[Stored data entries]
Start of Block

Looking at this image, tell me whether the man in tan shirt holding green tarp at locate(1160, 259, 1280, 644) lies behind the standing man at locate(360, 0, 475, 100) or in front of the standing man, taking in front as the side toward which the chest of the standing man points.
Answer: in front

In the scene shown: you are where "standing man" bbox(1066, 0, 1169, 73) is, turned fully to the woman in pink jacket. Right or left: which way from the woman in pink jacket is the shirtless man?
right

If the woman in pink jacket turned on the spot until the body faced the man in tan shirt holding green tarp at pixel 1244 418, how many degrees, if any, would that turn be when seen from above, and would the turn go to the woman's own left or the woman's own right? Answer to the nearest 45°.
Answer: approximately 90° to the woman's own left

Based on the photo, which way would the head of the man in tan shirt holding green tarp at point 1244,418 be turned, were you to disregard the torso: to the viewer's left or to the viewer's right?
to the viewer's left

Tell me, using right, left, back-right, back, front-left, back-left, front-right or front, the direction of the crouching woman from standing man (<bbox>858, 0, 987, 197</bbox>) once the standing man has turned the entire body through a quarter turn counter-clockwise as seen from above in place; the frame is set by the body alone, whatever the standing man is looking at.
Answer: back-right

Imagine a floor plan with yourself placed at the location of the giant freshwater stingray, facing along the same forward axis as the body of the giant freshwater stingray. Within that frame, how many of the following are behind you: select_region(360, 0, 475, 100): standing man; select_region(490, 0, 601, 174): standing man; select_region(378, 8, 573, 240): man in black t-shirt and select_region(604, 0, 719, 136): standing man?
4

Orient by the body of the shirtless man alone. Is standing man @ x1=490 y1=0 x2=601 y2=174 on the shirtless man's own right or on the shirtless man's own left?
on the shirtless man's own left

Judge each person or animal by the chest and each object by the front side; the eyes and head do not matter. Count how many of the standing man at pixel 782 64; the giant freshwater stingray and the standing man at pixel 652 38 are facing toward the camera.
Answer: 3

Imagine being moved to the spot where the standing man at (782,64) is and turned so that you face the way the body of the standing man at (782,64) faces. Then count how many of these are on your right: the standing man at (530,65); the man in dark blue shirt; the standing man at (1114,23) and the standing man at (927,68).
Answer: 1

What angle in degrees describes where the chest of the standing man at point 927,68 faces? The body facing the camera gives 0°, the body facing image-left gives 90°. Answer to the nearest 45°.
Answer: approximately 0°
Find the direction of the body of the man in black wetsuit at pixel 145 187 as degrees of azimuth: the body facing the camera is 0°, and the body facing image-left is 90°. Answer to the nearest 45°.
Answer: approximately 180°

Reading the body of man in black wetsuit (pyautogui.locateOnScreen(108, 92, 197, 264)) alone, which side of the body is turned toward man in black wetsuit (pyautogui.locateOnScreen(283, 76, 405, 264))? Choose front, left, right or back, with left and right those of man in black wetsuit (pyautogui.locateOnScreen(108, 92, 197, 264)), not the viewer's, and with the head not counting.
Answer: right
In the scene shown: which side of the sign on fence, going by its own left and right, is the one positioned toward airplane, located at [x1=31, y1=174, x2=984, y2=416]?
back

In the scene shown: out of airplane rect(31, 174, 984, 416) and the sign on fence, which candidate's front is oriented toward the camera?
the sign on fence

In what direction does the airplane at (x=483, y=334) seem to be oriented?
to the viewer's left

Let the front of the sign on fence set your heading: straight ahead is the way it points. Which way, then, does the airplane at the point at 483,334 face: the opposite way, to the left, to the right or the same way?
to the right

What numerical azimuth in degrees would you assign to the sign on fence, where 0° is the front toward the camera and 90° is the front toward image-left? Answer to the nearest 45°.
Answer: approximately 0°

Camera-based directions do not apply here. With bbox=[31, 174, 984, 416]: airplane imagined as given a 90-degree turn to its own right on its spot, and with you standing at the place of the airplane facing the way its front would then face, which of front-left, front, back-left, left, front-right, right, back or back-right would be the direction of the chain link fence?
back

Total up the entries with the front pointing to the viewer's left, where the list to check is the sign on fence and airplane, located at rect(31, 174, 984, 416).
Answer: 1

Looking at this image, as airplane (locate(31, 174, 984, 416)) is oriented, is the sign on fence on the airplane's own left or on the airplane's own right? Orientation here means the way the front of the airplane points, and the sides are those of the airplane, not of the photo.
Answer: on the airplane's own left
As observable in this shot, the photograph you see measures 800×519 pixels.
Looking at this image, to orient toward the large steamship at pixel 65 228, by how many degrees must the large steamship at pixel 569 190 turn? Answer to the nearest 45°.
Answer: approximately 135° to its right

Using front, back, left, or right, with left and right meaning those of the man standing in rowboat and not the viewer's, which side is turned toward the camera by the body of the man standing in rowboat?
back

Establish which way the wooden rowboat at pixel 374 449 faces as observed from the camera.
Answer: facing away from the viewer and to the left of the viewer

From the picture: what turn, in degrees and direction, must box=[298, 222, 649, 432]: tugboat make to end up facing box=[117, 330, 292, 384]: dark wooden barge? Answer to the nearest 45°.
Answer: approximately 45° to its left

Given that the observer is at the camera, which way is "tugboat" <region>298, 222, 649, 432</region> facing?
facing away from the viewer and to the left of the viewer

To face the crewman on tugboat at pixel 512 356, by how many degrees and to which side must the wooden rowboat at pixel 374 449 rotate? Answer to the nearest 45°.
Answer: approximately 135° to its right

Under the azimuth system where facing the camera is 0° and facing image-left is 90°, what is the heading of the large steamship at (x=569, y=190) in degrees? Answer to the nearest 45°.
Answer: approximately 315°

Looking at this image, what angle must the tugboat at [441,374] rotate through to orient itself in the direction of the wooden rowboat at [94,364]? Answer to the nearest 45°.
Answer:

End of Block
Start of Block

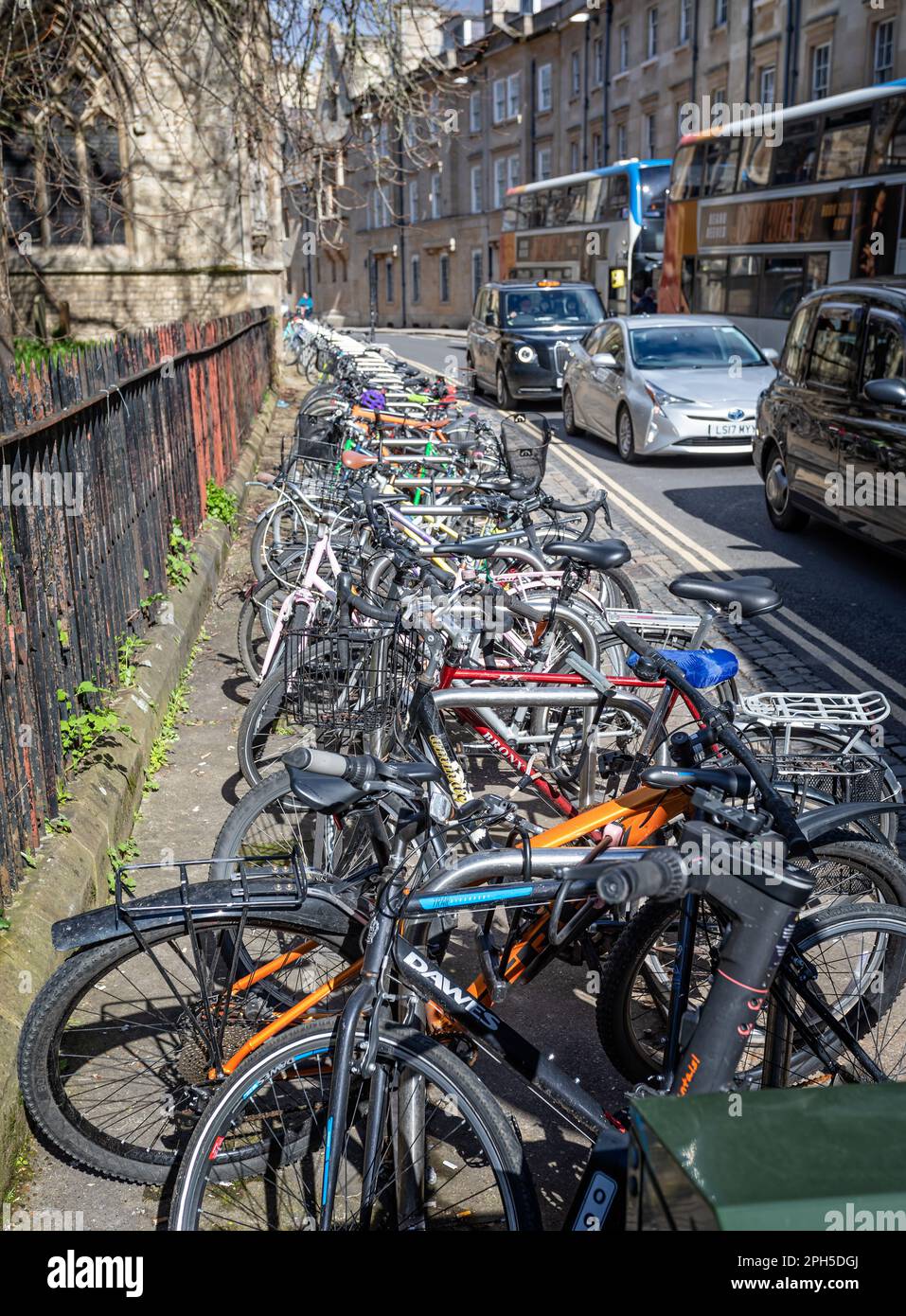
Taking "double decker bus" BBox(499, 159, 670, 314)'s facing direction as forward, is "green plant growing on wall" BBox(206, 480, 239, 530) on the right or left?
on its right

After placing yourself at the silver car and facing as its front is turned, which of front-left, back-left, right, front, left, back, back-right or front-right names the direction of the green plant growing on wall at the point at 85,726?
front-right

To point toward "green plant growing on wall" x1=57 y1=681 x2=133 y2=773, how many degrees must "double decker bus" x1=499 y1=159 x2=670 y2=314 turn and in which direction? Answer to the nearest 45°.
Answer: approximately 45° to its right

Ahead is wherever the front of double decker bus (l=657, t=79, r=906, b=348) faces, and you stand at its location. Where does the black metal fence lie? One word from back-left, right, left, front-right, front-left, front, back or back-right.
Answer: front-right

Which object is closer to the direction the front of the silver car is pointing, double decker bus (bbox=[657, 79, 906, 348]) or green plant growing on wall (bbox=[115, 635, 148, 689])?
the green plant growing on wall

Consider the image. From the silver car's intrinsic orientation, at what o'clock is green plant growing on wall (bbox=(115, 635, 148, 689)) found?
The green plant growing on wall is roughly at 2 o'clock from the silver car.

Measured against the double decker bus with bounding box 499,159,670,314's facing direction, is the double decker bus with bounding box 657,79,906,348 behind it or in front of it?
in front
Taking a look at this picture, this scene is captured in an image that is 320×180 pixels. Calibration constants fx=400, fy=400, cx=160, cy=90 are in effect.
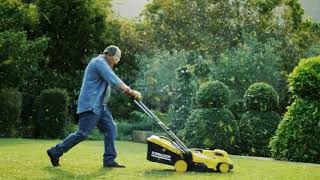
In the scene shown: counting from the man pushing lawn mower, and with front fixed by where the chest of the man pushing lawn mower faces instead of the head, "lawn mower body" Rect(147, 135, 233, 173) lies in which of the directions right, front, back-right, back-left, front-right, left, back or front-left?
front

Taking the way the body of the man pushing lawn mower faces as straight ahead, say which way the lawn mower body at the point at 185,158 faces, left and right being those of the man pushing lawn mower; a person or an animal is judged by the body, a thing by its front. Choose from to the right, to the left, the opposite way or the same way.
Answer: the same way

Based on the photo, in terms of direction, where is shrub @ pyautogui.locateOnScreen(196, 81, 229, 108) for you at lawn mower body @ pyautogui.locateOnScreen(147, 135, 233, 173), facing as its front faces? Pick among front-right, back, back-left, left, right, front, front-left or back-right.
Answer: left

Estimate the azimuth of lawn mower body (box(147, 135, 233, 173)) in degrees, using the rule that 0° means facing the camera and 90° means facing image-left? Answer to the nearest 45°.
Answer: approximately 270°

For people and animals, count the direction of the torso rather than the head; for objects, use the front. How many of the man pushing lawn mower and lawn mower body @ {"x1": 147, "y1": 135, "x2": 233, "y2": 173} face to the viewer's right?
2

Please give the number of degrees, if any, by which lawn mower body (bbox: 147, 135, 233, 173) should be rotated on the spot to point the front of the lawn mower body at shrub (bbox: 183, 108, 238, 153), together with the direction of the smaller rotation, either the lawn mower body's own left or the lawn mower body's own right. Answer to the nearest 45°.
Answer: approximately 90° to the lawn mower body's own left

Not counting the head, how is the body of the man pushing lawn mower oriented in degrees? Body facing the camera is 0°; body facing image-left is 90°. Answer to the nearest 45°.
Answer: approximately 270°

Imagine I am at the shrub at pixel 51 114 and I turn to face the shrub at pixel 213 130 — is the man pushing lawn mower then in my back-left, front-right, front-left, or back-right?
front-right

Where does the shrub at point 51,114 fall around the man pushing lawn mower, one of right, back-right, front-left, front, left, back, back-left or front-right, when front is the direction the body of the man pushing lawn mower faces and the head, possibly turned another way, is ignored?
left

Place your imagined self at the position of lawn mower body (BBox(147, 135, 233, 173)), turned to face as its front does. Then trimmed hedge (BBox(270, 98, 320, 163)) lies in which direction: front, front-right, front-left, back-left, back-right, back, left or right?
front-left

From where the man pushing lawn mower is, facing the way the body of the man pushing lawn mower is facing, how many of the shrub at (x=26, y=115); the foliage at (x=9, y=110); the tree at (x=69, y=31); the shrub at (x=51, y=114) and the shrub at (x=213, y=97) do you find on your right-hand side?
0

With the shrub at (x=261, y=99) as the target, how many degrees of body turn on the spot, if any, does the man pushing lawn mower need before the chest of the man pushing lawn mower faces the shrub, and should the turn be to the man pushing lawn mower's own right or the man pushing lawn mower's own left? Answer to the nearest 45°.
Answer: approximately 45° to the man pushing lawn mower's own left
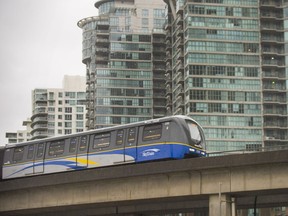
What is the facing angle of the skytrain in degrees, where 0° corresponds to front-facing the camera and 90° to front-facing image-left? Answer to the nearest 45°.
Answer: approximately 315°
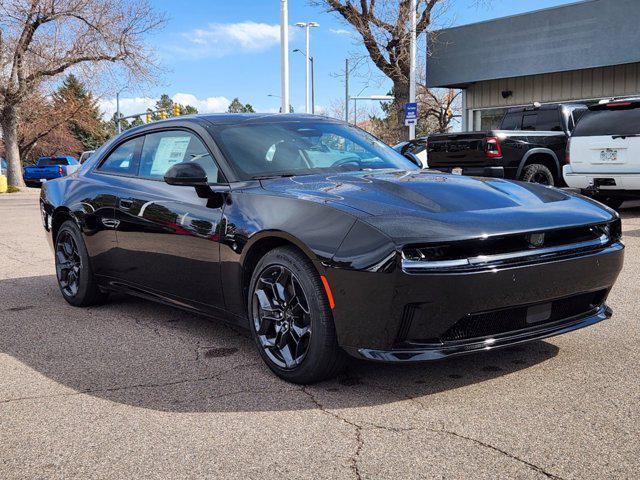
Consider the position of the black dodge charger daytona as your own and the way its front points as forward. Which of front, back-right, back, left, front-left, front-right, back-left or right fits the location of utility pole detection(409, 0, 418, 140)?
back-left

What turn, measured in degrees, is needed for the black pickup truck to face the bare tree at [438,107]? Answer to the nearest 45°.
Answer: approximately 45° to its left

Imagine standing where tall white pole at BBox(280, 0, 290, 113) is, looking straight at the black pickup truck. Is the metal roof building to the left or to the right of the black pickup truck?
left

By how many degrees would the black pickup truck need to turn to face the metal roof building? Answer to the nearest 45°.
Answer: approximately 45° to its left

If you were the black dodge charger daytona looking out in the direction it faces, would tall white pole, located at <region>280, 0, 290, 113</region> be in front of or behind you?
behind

End of Block

▶ _What is expected_
In the lines from the one containing "Looking at this image, tell" through the one containing "Answer: in front", inclusive, switch "tan shirt" to "brown shirt". Give only those lines again, with everything else unchanged.

▶ _Exercise solution_
Looking at this image, tell me whether the man in brown shirt holding green tarp at locate(1160, 259, 1280, 644) lies behind the standing man at locate(360, 0, 475, 100) or in front of the standing man, taking in front as the side toward which the chest of the standing man points.
Answer: in front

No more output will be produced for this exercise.